Together with additional approaches for the early detection of cardiotoxicity, strong evidence derived from current guidelines indicates how additional cardiac-specific biomarkers and more efficient cardioprotective strategies are crucial for the early detection and treatment of CVD in cancer patients, respectively. In particular, Mauro and collaborators (2023) [11] recently published a pragmatic multistep approach based on the expert opinion of a multidisciplinary team and on the current guidelines for the management of breast cancer patients during treatment with anthracyclines and/or human epidermal growth factor receptor 2 inhibitors, highlighting the importance of (i) validating the surveillance protocols for anticancer drugs based on current guidelines and recommendations; (ii) optimal strategies to manage cardiovascular side effects; and (iii) a long-term surveillance strategy for high- and very high-risk patients. On the other hand, Gioffré and colleagues [12] performed a proof-of-concept clinical study testing the potential role of specific circulating miRNAs as early predictors of cardiac troponins elevation in 88 breast cancer patients upon treatment with anthracyclines.
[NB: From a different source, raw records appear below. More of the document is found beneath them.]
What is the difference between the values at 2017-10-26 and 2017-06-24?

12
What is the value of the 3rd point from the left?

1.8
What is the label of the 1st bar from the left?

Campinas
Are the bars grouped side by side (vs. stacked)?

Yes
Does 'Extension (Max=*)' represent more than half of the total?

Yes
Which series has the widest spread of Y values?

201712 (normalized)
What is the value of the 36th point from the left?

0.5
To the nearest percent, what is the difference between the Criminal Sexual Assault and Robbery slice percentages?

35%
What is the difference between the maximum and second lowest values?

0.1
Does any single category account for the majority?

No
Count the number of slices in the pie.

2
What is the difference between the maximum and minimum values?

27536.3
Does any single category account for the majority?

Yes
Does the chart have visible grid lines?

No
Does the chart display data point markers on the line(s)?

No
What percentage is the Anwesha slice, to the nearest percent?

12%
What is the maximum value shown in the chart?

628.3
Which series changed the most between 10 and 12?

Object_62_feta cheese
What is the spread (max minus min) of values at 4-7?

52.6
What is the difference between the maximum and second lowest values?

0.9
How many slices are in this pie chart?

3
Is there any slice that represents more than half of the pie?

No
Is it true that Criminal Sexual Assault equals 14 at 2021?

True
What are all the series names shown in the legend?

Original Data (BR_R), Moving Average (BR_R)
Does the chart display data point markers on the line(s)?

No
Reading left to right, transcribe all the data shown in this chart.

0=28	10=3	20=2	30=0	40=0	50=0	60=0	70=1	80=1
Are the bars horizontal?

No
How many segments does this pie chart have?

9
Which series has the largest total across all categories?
It was well established that cardiac troponin represented the most commonly adopted biomarker for monitoring the onset of anthracycline-induced cardiotoxicity. Although cardiac troponins possess a good negative predictive value, they have sub-optimal positive predictive potential since their increase during anthracycline administration can indicate an increased propensity to develop cardiac dysfunction, but without indicating the timing of its onset. Therefore, additional biomarkers with high specificity and accuracy to be coupled with cardiac troponins for the early assessment of cardiotoxicity are required. The authors identified a serum signature represented by specific miRNAs (i.e., miR-122-5p, miR-499-5p, and miR-885-5p), which can predict adverse cardiac responses to the anthracycline doxorubicin before its administration. Despite the small sample size of the cohorts, this study shows the promising potential of miRNAs in contributing to the selection of the least cardiac-harmful treatment for patients and/or identifying high-risk patients for treatment with cardio-preventive treatment before chemotherapy.

Looking ahead, there is a need to adhere to the conventional guidelines for managing CVD while implementing basic, translational, and clinical cardiovascular research as a fundamental step for identifying the specific causes of CVD and the set-up of precision therapies.